YOUR ASSIGNMENT: Each line below is to be written out once more, precisely as given.

== Segment start ==

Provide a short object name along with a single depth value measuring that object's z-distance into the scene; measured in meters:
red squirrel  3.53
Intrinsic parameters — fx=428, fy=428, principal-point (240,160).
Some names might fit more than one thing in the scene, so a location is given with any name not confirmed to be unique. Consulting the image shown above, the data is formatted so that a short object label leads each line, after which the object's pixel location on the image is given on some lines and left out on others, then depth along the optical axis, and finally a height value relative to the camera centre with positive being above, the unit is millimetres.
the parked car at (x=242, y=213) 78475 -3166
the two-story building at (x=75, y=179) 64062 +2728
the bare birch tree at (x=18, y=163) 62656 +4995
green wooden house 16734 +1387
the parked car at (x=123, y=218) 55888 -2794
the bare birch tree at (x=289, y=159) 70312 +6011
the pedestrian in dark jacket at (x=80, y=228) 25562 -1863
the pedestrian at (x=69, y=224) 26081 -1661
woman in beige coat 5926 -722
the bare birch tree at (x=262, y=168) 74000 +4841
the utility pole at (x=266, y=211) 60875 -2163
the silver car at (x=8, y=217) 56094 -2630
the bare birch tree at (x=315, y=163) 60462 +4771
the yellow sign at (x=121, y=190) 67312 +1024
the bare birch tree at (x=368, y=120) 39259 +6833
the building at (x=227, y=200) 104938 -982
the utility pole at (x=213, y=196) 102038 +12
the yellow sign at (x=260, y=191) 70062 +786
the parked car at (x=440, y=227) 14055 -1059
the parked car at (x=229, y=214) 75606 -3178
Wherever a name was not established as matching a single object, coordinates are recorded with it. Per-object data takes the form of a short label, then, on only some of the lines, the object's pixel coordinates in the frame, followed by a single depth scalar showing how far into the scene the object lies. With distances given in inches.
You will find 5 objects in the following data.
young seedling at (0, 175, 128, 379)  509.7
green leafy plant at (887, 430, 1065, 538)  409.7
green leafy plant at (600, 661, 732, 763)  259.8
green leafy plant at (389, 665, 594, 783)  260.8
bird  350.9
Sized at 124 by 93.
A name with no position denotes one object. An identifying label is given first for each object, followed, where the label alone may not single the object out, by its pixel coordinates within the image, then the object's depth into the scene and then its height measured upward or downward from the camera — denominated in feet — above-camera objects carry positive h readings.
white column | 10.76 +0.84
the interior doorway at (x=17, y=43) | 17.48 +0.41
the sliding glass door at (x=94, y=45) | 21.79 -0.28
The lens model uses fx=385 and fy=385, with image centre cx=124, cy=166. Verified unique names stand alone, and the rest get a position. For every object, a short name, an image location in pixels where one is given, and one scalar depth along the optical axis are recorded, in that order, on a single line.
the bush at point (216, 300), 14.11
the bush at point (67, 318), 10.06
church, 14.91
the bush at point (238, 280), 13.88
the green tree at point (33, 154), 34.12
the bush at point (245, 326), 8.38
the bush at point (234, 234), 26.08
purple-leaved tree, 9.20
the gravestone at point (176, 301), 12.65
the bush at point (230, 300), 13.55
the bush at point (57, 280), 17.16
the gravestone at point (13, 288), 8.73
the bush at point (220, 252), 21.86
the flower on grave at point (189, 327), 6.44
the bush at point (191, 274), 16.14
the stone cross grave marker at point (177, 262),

== Segment end ==

SOLUTION TO THIS EXERCISE:
Provide a short object name along with a single depth value measuring that object's z-distance into the scene; measured in meters:
red squirrel  3.53
Intrinsic parameters — fx=428, fy=428, principal-point (240,160).
Some names might fit more than one thing in the scene, so a location is given with any name not confirmed to be unique. Consulting the image shown above, the data is formatted so that a short object label leads each line, after which the object's pixel location on the image is given on some lines and left out on others, then depth along the optical axis, and finally a height value relative to the camera centre with positive being above, the unit is millimetres.
the parked car at (x=242, y=213) 78475 -3166
the two-story building at (x=75, y=179) 64062 +2728
the bare birch tree at (x=18, y=163) 62656 +4995
green wooden house 16734 +1387
the parked car at (x=123, y=218) 55888 -2794
the bare birch tree at (x=289, y=159) 70312 +6011
the pedestrian in dark jacket at (x=80, y=228) 25562 -1863
the pedestrian at (x=69, y=224) 26081 -1661
woman in beige coat 5926 -722
the bare birch tree at (x=262, y=168) 74000 +4841
the utility pole at (x=266, y=211) 60875 -2163
the silver car at (x=8, y=217) 56094 -2630
the bare birch tree at (x=315, y=163) 60462 +4771
the yellow sign at (x=121, y=190) 67312 +1024
the bare birch tree at (x=368, y=120) 39259 +6833
the building at (x=227, y=200) 104938 -982
the utility pole at (x=213, y=196) 102038 +12
the yellow sign at (x=260, y=191) 70062 +786
the parked car at (x=440, y=227) 14055 -1059
the parked car at (x=229, y=214) 75606 -3178
Wherever a name was not established as matching a single object, coordinates are recorded with it. Per-object data takes the form of a short label, then, on only some of the lines, the object's pixel coordinates in the frame, followed by a single depth scalar showing how far into the scene the object lies. With distances given in inches.
You will find 5 objects in the following data.
young seedling at (0, 175, 128, 379)  509.7
green leafy plant at (887, 430, 1065, 538)  409.7
green leafy plant at (600, 661, 732, 763)  259.8
green leafy plant at (389, 665, 594, 783)  260.8
bird  350.9
Sized at 124 by 93.
A name with no position denotes one object. An identifying label is given first for each object, followed, where the label alone may not single the object out, by its pixel coordinates within the image, then the object's depth into the scene and then its height measured upward or downward from the camera — denominated in feet — above-camera objects carry positive h readings.
white column | 10.76 +0.84
the interior doorway at (x=17, y=43) | 17.48 +0.41
the sliding glass door at (x=94, y=45) | 21.79 -0.28
The lens model uses fx=385 and fy=385, with image centre cx=124, cy=166. Verified unique names stand alone, and the rest get a position. For every object, a short name, an image location in pixels where one is given, and one scalar depth along the optical axis are recorded, in that order, on a single line.
the bush at point (216, 300), 14.11
the bush at point (67, 318), 10.06
church, 14.91
the bush at point (238, 280), 13.88
the green tree at point (33, 154), 34.12
the bush at point (245, 326), 8.38
the bush at point (234, 234), 26.08
purple-leaved tree, 9.20
the gravestone at point (176, 301), 12.65
the bush at point (230, 300), 13.55
the bush at point (57, 280), 17.16
the gravestone at point (13, 288), 8.73
the bush at point (220, 252), 21.86
the flower on grave at point (189, 327), 6.44
the bush at point (191, 274), 16.14
the stone cross grave marker at point (177, 262),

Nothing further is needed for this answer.